Exercise aim: Look through the entries below and show every line containing the word "fault".

Records for this task:
++++++++++++++++++++

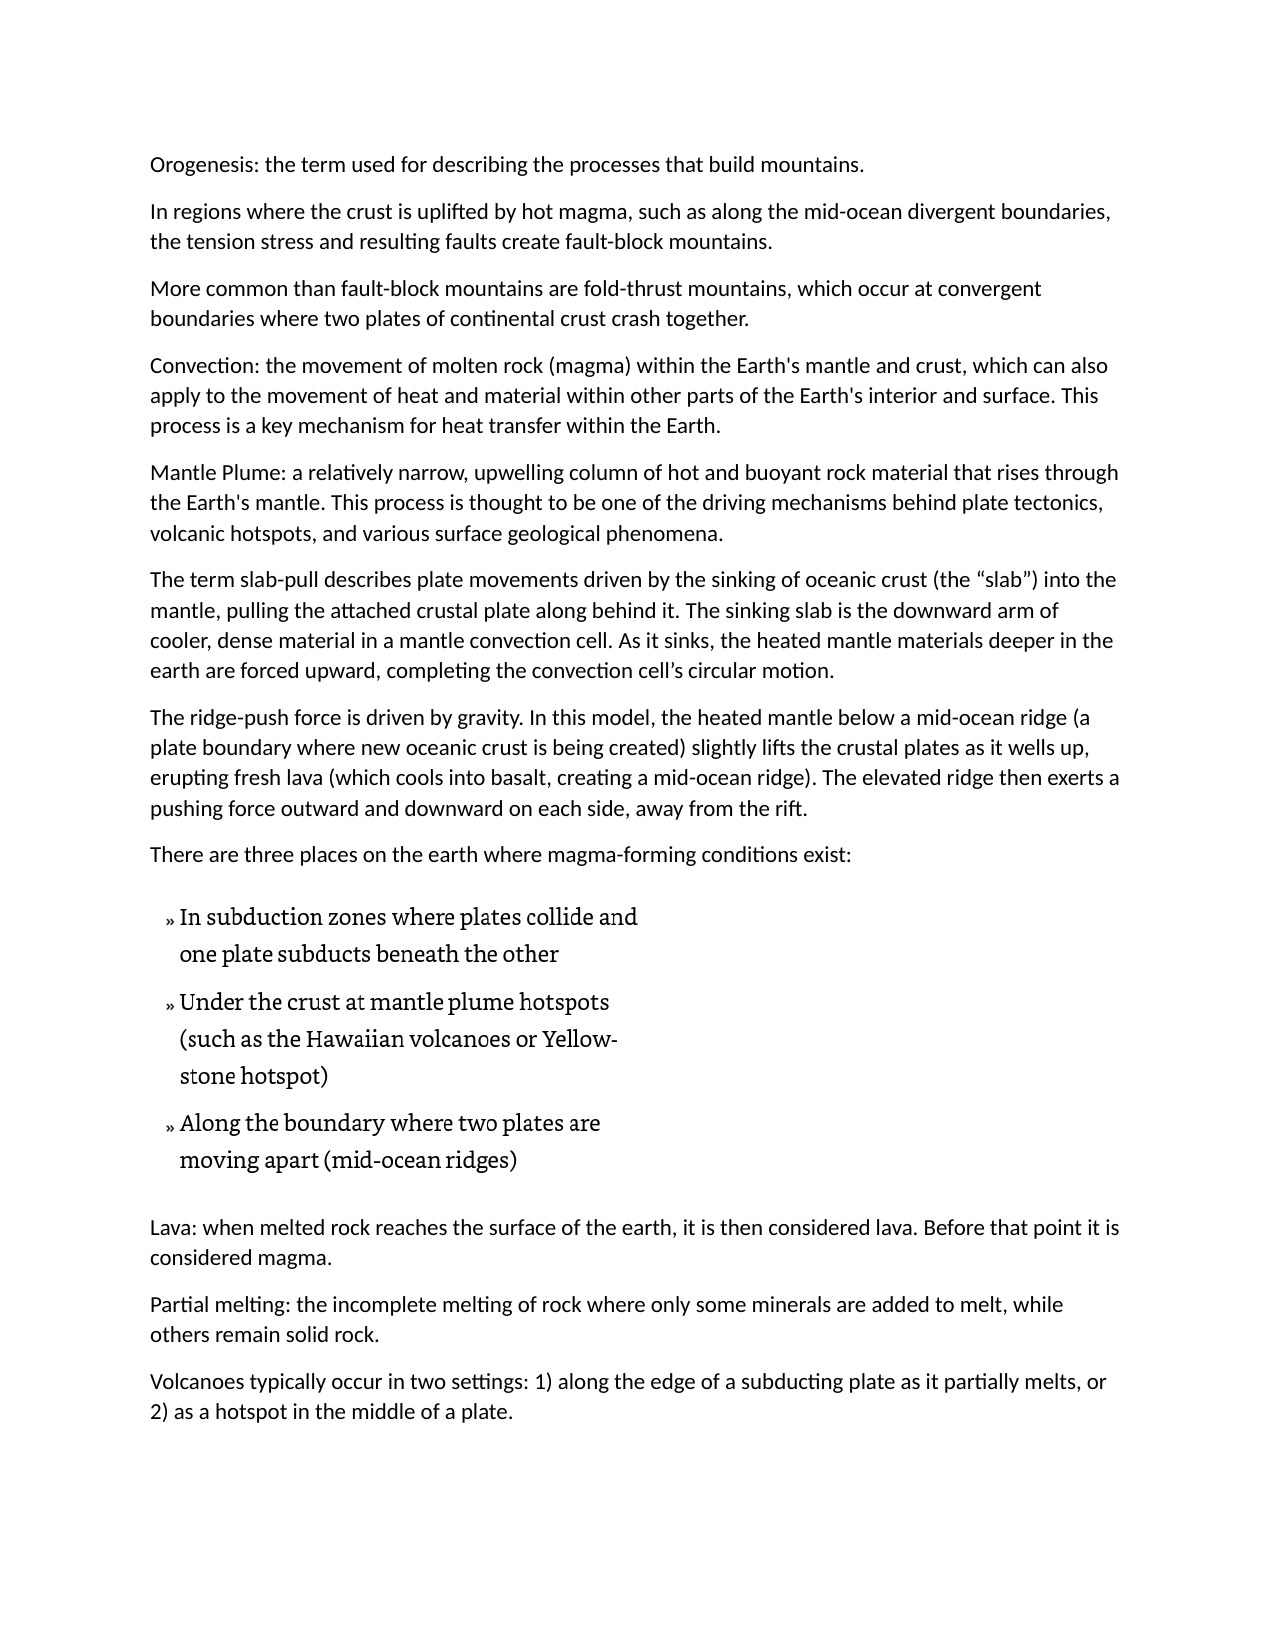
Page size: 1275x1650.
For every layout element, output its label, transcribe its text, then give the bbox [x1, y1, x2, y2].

picture [150, 887, 656, 1194]
text Volcanoes typically occur in two settings: 1) along the edge of a subducting plate as it partially melts, or 2) as a hotspot in the middle of a plate. [150, 1367, 1125, 1425]
text Lava: when melted rock reaches the surface of the earth, it is then considered lava. Before that point it is considered magma. [150, 1213, 1125, 1271]
text Orogenesis: the term used for describing the processes that build mountains. [150, 150, 1125, 178]
text In regions where the crust is uplifted by hot magma, such as along the mid-ocean divergent boundaries, the tension stress and resulting faults create fault-block mountains. [150, 197, 1125, 255]
text More common than fault-block mountains are fold-thrust mountains, which occur at convergent boundaries where two plates of continental crust crash together. [150, 274, 1125, 332]
text The ridge-push force is driven by gravity. In this model, the heated mantle below a mid-ocean ridge (a plate boundary where new oceanic crust is being created) slightly lifts the crustal plates as it wells up, erupting fresh lava (which cools into basalt, creating a mid-ocean ridge). The elevated ridge then exerts a pushing force outward and downward on each side, away from the rift. [150, 703, 1125, 822]
text There are three places on the earth where magma-forming conditions exist: [150, 841, 1125, 869]
text Mantle Plume: a relatively narrow, upwelling column of hot and buoyant rock material that rises through the Earth's mantle. This process is thought to be one of the driving mechanisms behind plate tectonics, volcanic hotspots, and various surface geological phenomena. [150, 458, 1125, 547]
text The term slab-pull describes plate movements driven by the sinking of oceanic crust (the “slab”) into the mantle, pulling the attached crustal plate along behind it. The sinking slab is the downward arm of cooler, dense material in a mantle convection cell. As it sinks, the heated mantle materials deeper in the earth are forced upward, completing the convection cell’s circular motion. [150, 566, 1125, 684]
text Partial melting: the incomplete melting of rock where only some minerals are added to melt, while others remain solid rock. [150, 1290, 1125, 1348]
text Convection: the movement of molten rock (magma) within the Earth's mantle and crust, which can also apply to the movement of heat and material within other parts of the Earth's interior and surface. This process is a key mechanism for heat transfer within the Earth. [150, 351, 1125, 439]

++++++++++++++++++++

Answer section:
text In regions where the crust is uplifted by hot magma, such as along the mid-ocean divergent boundaries, the tension stress and resulting faults create fault-block mountains. [150, 197, 1125, 255]
text More common than fault-block mountains are fold-thrust mountains, which occur at convergent boundaries where two plates of continental crust crash together. [150, 274, 1125, 332]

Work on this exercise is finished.